There is much speculation surrounding the reasons behind the attitude of Abadi’s government. Some have said that the government opposes handing out weapons on a sectarian basis, or out of fear for national unity. Others argue that only the government should have access to weapons.

Such reasoning would have been acceptable had it been reflected in reality. Instead, the government and some affiliated factions continue to cooperate with an array of Shi’ite militias operating under the Popular Mobilization forces, whose fighters are flooded with weapons and support from Iraq and Iran.

The government’s double standards add more fuel to the fire of sectarianism that is consuming Iraq and further antagonize the country’s Sunni population, which feels it is being marginalized.

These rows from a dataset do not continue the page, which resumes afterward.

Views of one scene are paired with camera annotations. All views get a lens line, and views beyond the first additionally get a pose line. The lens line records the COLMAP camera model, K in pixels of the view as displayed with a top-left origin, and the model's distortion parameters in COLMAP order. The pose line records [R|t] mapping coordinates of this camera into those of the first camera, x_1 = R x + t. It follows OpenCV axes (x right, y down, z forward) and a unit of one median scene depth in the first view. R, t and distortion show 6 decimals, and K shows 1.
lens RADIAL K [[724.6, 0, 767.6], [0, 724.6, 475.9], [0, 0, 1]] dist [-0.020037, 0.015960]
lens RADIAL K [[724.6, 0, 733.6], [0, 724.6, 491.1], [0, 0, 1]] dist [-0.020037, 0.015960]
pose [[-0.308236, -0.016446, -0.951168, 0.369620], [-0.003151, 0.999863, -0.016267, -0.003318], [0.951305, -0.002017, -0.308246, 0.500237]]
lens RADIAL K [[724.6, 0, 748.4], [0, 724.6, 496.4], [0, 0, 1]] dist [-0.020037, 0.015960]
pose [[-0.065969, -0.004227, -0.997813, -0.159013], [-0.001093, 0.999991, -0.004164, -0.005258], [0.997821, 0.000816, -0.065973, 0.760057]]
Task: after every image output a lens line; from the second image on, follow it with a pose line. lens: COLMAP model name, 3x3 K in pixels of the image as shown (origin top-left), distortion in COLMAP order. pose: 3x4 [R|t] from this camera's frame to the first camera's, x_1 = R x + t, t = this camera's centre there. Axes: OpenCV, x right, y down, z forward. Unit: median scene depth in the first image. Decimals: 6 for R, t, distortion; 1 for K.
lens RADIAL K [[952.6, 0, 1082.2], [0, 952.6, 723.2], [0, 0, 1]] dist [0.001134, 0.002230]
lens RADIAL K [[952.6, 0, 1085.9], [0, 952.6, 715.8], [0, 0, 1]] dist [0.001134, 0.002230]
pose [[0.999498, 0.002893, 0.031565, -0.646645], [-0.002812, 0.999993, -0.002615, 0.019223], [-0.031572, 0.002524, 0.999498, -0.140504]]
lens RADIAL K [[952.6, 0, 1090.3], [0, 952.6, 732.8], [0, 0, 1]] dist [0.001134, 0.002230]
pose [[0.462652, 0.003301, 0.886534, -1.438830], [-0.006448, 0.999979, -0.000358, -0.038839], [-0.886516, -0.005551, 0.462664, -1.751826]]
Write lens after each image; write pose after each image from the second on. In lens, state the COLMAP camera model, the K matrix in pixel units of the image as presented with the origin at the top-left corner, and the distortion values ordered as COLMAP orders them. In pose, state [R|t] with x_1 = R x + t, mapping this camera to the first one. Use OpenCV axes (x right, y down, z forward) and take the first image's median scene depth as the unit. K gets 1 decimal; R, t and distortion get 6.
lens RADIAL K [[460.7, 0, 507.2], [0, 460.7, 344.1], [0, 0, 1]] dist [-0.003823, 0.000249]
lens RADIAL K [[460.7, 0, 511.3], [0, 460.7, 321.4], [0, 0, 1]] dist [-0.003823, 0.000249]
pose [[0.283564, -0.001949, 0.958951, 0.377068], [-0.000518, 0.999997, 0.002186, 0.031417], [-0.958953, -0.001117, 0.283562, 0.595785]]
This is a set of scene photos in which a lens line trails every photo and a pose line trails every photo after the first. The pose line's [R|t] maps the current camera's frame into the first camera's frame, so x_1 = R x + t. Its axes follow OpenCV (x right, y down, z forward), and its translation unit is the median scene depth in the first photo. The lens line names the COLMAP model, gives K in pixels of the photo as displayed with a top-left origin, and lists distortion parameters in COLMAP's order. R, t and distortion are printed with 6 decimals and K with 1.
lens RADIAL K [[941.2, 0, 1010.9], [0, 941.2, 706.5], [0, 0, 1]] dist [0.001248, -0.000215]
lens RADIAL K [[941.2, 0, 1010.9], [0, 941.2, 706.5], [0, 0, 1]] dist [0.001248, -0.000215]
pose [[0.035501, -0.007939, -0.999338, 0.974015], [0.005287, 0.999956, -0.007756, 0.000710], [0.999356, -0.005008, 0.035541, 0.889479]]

This will perhaps push more Sunnis to turn a blind eye to ISIS’s advances or even consider joining the radical group’s ranks. The current atmosphere in Iraq is dominated by political bickering, sectarian fears and suspicion—and talk of divisions is becoming normal.

Under these circumstances it is hardly surprising that the fall of Ramadi has generated many conspiracy theories. Government supporters—who had been trying to reassure people that the regular forces and Popular Mobilization forces had been taking the initiative against ISIS following the liberation of Tikrit—explained the fall of Ramadi by accusing Sunni tribes of facilitating ISIS’s entry into their city. On the other side, there are some who think ISIS is being used as a cover for Iran’s growing influence in Iraq. They claim that the Islamic Republic has been extending its influence in Iraq with the tacit knowledge of Washington who has provided it with aerial cover in the name of fighting terrorism. Others considered the fall of Ramadi another step in a plot to divide Iraq, arguing that it would deepen sectarianism and play into the hands of those who advocate a three-state solution. These voices claim that the Kurds may take advantage of the current situation to hold a referendum on independence.

The fall of Ramadi remains as puzzling as the constant spread of ISIS. But what is certain is that Iraq is heading towards disintegration and division.